Ch.S. : Au début, quelques-uns, et assez importants. Myriam et Joëlle sont élèves dans des écoles juives traditionnelles et viennent de milieux très religieux, assez évolués pour les uns (les parents de Myriam), les autres plus intégristes (ceux de Joëlle). Quand ils ont lu le scénario, ils n’ont pas pu admettre que l’on montre un père de famille juif en train de lire des revues pornographiques, ni une mère de famille chez elle en peignoir ouvert. Il a fallu que j’aille régler tous ces problèmes avec les rabbins, en assurant qu’aucune contamination morale ne guettait les enfants. Et sur le tournage, tous les rites religieux ont été respectés. Lorsque Louise prépare la choucroute chez ses amies, on avait d’abord sorti la choucroute de sa boîte pour la cachériser avant de l’y remettre, la cuillère qu’elle prenait dans le tiroir était cachérisée, etc.
J.C. : Cette longue période de préparation avant le tournage n’a pas été préjudiciable ?
Ch. S. : Non, j’ai gardé constamment le contact avec elles. Elles ont vécu avec leur personnage : Myriam, par exemple, me téléphonait pour parler de l’influence du rôle de Louise sur son quotidien ; elle ne voyait plus l’école ou les rapports familiaux du même œil.
J.C. : Le tournage ?
Ch. S. : On a tourné en sept semaines, l’été 1984, cinq semaines de studio, deux semaines d’extérieur. Pour moi, ces dates ont créé un problème. Je voulais tourner à Bobigny, dans la cité-jardins construite par Émile Aillaud. Lorsque nous avons été y faire nos derniers repérages, catastrophe, il y avait des arbres partout, un vrai nid de verdure. Or Louise est très précisément daté, tout au moins dans mon esprit, du 24 février au 4 mars 1961, pendant l’évasion de femmes de la Petite-Roquette (2). Même si très peu de spectateurs se souviennent du l’événement et de sa date, il ne me paraissait pas possible, sur le plan de l’honnêteté, de mélanger ainsi les saisons. Le film devait avoir l’air de se passer en février 1961. Nous nous sommes donc rabattus sur la cité-jardins de Chatenay-Malabry, moins verdoyante, et en soignant le cadre, on a réussi à éliminer à peu près tous les éléments qui auraient pu faire douter de la saison évoquée. Mais tout n’a pas toujours été simple. Les petites filles jouant dans la cour de récréation le 20 juillet 1961, avec des manteaux et des passe-montagnes, par exemple. Pour l’école, je voulais une école ouverte sur la rue, et je ne l’ai trouvée qu’à Saint-Gratien, par hasard.

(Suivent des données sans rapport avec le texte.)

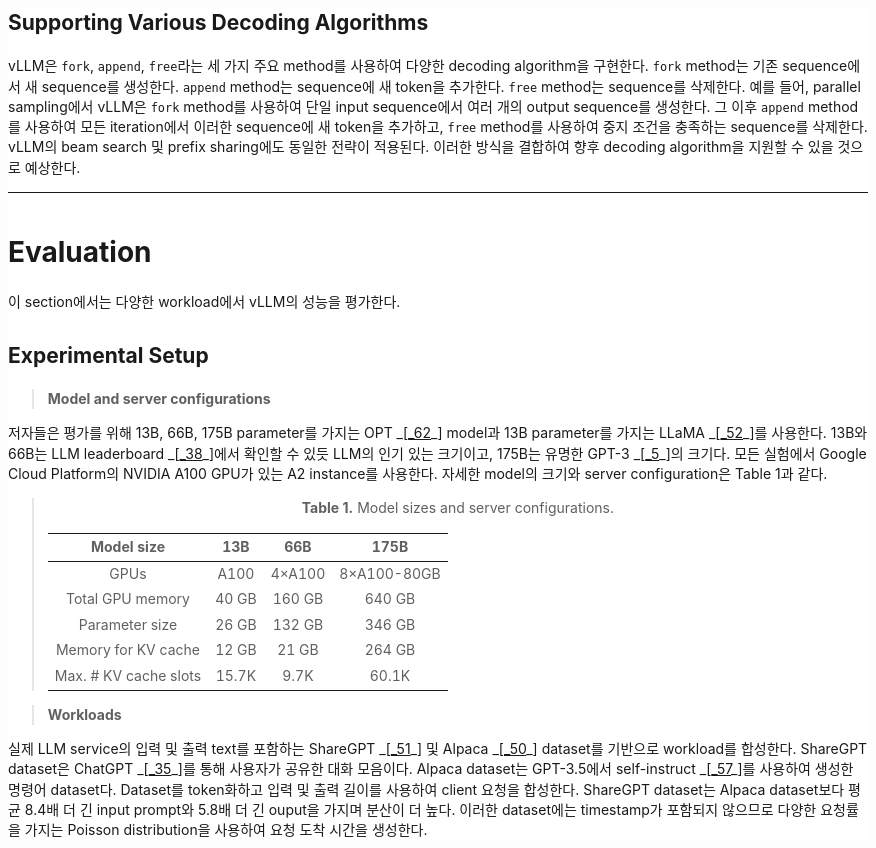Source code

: 
## Supporting Various Decoding Algorithms

vLLM은 `fork`, `append`, `free`라는 세 가지 주요 method를 사용하여 다양한 decoding algorithm을 구현한다.
`fork` method는 기존 sequence에서 새 sequence를 생성한다.
`append` method는 sequence에 새 token을 추가한다.
`free` method는 sequence를 삭제한다.
예를 들어, parallel sampling에서 vLLM은 `fork` method를 사용하여 단일 input sequence에서 여러 개의 output sequence를 생성한다.
그 이후 `append` method를 사용하여 모든 iteration에서 이러한 sequence에 새 token을 추가하고, `free` method를 사용하여 중지 조건을 충족하는 sequence를 삭제한다.
vLLM의 beam search 및 prefix sharing에도 동일한 전략이 적용된다.
이러한 방식을 결합하여 향후 decoding algorithm을 지원할 수 있을 것으로 예상한다.

---

# Evaluation

이 section에서는 다양한 workload에서 vLLM의 성능을 평가한다.

## Experimental Setup

> **Model and server configurations**

저자들은 평가를 위해 13B, 66B, 175B parameter를 가지는 OPT $\_[$[$\_{62}$](https://arxiv.org/abs/2205.01068)$\_]$ model과 13B parameter를 가지는 LLaMA $\_[$[$\_{52}$](https://arxiv.org/abs/2302.13971)$\_]$를 사용한다.
13B와 66B는 LLM leaderboard $\_[$[$\_{38}$](https://lmsys.org/blog/2023-06-22-leaderboard/)$\_]$에서 확인할 수 있듯 LLM의 인기 있는 크기이고, 175B는 유명한 GPT-3 $\_[$[$\_{5}$](https://arxiv.org/abs/2005.14165)$\_]$의 크기다.
모든 실험에서 Google Cloud Platform의 NVIDIA A100 GPU가 있는 A2 instance를 사용한다.
자세한 model의 크기와 server configuration은 Table 1과 같다.

> <p align="center"><b>Table 1.</b> Model sizes and server configurations.</p>
>
> |      Model size       | **13B** |    **66B**    |      **175B**      |
> | :-------------------: | :-----: | :-----------: | :----------------: |
> |         GPUs          |  A100   | 4$\times$A100 | 8$\times$A100-80GB |
> |   Total GPU memory    |  40 GB  |    160 GB     |       640 GB       |
> |    Parameter size     |  26 GB  |    132 GB     |       346 GB       |
> |  Memory for KV cache  |  12 GB  |     21 GB     |       264 GB       |
> | Max. # KV cache slots |  15.7K  |     9.7K      |       60.1K        |

> **Workloads**

실제 LLM service의 입력 및 출력 text를 포함하는 ShareGPT $\_[$[$\_{51}$](https://sharegpt.com/)$\_]$ 및 Alpaca $\_[$[$\_{50}$](https://github.com/tatsu-lab/stanford_alpaca)$\_]$ dataset를 기반으로 workload를 합성한다.
ShareGPT dataset은 ChatGPT $\_[$[$\_{35}$](https://openai.com/index/chatgpt/)$\_]$를 통해 사용자가 공유한 대화 모음이다.
Alpaca dataset는 GPT-3.5에서 self-instruct $\_[$[$\_{57}$](https://arxiv.org/abs/2212.10560)$\_]$를 사용하여 생성한 명령어 dataset다.
Dataset를 token화하고 입력 및 출력 길이를 사용하여 client 요청을 합성한다.
ShareGPT dataset는 Alpaca dataset보다 평균 8.4배 더 긴 input prompt와 5.8배 더 긴 ouput을 가지며 분산이 더 높다.
이러한 dataset에는 timestamp가 포함되지 않으므로 다양한 요청률을 가지는 Poisson distribution을 사용하여 요청 도착 시간을 생성한다.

Quant aux cinq semaines de studio, tout le monde m’avait prévenue : un tournage dans un tel huis-clos, avec de tels rapports familiaux, ça allait se finir en massacre. Au contraire, l’ambiance a été extraordinaire, surtout dans les rapports enfants-adultes. Les gosses se souvenaient parfaitement des dialogues de la dernières version du scénario, et n’acceptaient pas d’en voir supprimer des phrases.
Propos recueillis par Lucien Logette
Jeune Cinéma n°166, avril 1985
* "Louise... l’insoumise", Jeune Cinéma n°166, avril 1985.
1. Le Destin de Juliette de Aline Issermann (1983) était son premier film.
Cf. Jeune Cinéma n° 152, juin 1983.
2. Dans la nuit du 23 au 24 février 1961, six détenues de la prison de la Petite-Roquette se sont évadées : Micheline Pouteau, Hélène Cuenat et Joséphine Carré (condamnées lors du procès du réseau Jeanson, le 1er octobre 1960), ainsi que les Algériennes Fatima Hamoud et Zina Haraigne, et l’Égyptienne Eliane Rossario.
L’épisode est évoqué dans le n°spécial consacré à Andrée Tournès.
Micheline Pouteau était une collaboratrice de Jeune Cinéma, cf. par exemple, en ligne, son article sur If de Lindsay Anderson (1968).
Louise l’insoumise. Réal : Charlotte Silvera ; sc : Ch.S. & Josée Constantin ; ph : Dominique Le Rigoleur ; mont : Geneviève Louveau ; mu : Jean-Marie Sénia ; déc : Sylvain Chauvelot & Jérôme Clément. Int : Catherine Rouvel, Roland Bertin, Marie-Christine Barrault, Myriam Stern, Joëlle Tami, Deborah Cohen, Lucia Bensasson, Dominique Bernard (France, 1984, 100 min).